Eben zu dieser Zeit kehrt ein Jugendfreund von Vigdis nach Norwegen zurück. Ljot, inzwischen blind vor Liebe, deutet Vigdis’ Verhalten als Zuneigung zu ihrem Jugendfreund und fühlt sich betrogen. Voll Eifersucht sucht er Streit mit dem anderen, verärgert damit seinen Gastgeber, Vigdis’ Vater, aber auch seine Begleiter. Bei einem letzten verzweifelten Versuch, Vigdis von seiner Liebe zu überzeugen, vergewaltigt er sie. Mit dieser Tat beginnt eine unbarmherzige und blutige Geschichte von Haß und Rache zwischen zwei Menschen, die sich unendlich lieben.
Undset erzählt ihre Geschichte im Ton der altnordischen Sagas, knapp, ohne Ausschmückungen, immer ganz nah an ihren leidenden Figuren. Ihre Gefühle liegen offen vor der Leserin, durch nichts gemildert, in all ihrer Stärke. Vigdis und Ljot sind extreme Persönlichkeiten, unbeugsam, starrsinnig. Zugleich sind sie nicht nur persönlich uneinsichtig, sondern an geltende Normen ihrer Zeit gebunden. Für den Konflikt, in den sie geraten sind, gibt es keinen anderen Ausweg als den, den die Autorin unnachsichtig entwickelt. Die Geschichte zieht sich über zwanzig Jahre. Undset liefert ein eindrückliches Porträt einer Frau, der eine uneheliche Schwangerschaft aufgezwungen wird. Vigdis innerer Kampf gegen ihr Kind, ihre Schuldgefühle und später ihr Einsatz für ihren Sohn ist ebenso voller Schrecken, wie ihr Fluch gegen Ljot, dessen Erfüllung detailliert geschildert wird. Das Räderwerk, das in Gang gesetzt wurde, läuft präzise bis zum letzten Zahnrädchen, die Mühlen des Schicksals mahlen ohne Erbarmen.
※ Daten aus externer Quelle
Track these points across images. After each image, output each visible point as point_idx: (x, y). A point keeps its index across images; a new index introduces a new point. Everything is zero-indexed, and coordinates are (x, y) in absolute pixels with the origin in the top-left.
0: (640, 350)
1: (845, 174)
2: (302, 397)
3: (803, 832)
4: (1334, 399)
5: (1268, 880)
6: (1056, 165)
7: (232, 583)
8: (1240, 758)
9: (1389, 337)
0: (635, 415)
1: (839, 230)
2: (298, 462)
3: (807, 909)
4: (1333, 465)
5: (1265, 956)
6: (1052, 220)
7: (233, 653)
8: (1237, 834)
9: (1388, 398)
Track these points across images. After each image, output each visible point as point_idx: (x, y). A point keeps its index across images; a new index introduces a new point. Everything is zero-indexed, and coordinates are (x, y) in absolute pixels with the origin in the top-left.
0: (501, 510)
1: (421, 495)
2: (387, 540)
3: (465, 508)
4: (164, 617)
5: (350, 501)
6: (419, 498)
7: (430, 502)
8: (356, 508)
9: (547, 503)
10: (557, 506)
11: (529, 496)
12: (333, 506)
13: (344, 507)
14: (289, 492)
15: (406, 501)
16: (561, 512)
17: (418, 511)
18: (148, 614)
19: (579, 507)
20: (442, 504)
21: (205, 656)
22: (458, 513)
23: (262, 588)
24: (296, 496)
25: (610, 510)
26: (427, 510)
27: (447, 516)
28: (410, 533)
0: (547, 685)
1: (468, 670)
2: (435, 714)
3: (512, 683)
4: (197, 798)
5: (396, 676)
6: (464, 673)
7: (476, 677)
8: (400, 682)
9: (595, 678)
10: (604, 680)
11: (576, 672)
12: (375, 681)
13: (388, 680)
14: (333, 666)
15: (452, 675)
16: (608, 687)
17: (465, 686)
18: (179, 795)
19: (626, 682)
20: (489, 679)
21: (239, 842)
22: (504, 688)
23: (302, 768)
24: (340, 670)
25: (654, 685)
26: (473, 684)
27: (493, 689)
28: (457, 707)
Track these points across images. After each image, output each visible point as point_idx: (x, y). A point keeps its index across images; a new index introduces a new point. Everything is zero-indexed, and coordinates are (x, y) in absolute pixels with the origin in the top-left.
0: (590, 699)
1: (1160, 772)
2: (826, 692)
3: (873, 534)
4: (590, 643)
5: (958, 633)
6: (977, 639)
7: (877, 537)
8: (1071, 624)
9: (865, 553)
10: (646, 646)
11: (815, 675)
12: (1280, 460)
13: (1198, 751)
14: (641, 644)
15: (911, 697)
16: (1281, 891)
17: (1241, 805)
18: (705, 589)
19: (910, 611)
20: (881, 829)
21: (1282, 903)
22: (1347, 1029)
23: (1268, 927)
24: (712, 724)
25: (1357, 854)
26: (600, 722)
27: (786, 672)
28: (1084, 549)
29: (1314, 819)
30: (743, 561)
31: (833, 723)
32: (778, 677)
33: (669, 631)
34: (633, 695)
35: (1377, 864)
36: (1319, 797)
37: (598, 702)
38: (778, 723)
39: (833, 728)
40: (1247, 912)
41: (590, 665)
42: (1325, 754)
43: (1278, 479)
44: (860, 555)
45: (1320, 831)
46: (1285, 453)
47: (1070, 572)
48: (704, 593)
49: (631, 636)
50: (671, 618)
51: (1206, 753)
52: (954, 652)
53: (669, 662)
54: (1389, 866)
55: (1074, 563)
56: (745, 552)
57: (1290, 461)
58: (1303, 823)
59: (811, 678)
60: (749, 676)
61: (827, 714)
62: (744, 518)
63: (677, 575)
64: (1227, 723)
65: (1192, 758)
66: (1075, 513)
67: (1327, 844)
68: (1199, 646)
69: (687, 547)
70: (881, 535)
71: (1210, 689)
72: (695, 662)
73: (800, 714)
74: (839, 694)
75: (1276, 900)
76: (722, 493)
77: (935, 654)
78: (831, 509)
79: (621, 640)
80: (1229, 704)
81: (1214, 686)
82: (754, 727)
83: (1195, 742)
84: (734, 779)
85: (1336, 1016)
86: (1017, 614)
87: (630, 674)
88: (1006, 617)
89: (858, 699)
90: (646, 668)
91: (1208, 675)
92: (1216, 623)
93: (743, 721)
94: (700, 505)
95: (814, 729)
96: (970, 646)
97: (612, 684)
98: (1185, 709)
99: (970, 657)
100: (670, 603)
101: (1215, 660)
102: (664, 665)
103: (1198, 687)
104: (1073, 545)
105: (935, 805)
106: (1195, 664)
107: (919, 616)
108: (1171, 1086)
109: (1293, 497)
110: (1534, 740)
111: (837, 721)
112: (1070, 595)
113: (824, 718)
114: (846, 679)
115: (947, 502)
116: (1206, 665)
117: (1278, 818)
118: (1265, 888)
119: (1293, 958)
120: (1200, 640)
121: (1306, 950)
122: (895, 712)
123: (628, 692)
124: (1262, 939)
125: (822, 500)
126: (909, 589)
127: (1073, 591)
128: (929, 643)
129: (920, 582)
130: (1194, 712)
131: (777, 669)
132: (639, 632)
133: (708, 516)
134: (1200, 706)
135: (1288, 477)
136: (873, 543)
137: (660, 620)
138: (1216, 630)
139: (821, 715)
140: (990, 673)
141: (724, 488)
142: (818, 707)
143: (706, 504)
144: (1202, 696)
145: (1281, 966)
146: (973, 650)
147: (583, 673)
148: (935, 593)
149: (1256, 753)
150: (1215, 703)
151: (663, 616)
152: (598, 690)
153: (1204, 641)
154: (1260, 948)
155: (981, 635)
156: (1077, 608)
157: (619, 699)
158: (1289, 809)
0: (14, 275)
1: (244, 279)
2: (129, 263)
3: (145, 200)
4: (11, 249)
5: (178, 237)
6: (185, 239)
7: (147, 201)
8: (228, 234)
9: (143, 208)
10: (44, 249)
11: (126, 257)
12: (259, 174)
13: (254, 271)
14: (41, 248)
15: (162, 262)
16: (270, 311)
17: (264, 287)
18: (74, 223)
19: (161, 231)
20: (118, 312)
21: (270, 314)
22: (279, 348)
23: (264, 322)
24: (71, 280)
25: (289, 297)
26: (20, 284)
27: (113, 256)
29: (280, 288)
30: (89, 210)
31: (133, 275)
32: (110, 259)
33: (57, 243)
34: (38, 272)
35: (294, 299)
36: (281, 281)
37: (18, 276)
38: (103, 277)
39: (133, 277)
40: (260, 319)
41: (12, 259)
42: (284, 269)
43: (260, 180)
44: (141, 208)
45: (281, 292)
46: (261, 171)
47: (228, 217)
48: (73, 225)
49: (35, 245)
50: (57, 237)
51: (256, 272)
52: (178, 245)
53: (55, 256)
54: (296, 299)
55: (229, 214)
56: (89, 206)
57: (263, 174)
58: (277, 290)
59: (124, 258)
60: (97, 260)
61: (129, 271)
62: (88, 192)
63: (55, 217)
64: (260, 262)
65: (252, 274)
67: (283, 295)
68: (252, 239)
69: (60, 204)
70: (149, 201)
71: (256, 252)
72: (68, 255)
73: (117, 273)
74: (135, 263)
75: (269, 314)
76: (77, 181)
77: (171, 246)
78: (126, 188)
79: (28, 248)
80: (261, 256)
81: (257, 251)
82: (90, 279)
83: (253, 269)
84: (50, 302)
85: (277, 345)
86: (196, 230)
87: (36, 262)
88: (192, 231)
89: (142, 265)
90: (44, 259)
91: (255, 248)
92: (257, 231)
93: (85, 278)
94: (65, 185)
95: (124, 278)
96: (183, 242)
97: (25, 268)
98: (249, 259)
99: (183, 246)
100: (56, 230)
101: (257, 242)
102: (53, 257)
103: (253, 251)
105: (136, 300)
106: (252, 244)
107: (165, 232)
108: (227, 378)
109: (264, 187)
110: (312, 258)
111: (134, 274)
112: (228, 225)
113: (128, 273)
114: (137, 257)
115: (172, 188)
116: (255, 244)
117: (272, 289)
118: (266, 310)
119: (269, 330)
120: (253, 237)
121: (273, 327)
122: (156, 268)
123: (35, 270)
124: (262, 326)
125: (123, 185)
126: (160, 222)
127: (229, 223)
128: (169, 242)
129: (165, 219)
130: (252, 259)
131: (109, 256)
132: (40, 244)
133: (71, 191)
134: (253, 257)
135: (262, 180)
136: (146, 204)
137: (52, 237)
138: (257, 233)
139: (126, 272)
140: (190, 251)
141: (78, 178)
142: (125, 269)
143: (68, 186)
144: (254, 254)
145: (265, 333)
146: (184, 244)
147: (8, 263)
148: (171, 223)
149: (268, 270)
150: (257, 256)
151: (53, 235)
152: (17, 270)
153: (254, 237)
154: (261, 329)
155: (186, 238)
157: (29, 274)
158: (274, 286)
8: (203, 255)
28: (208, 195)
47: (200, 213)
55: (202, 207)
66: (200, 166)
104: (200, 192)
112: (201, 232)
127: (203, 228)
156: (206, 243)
Sie ziehen auch Menschen, die nichts mit dem ursächlichen Vergehen zu tun haben, in das Unglück mithinein.
Das Ganze ist ein überraschendes Stück Literatur, dessen Sprache wenig verbraucht klingt, dessen Handlungsablauf in seiner emotionalen Logik unter heutigen Geschichten seinesgleichen sucht. Viga-Ljot und Vigdis war Undsets erster historischer Roman. Das bäuerliche Leben zu Beginn des 11. Jahrhunderts, Raubfahrten zur See, die Alltagskultur, das allmähliche Eindringen des Christentums bilden den Hintergrund für diese rundum beeindruckende, entsetzliche, tragische Geschichte einer großen Liebe.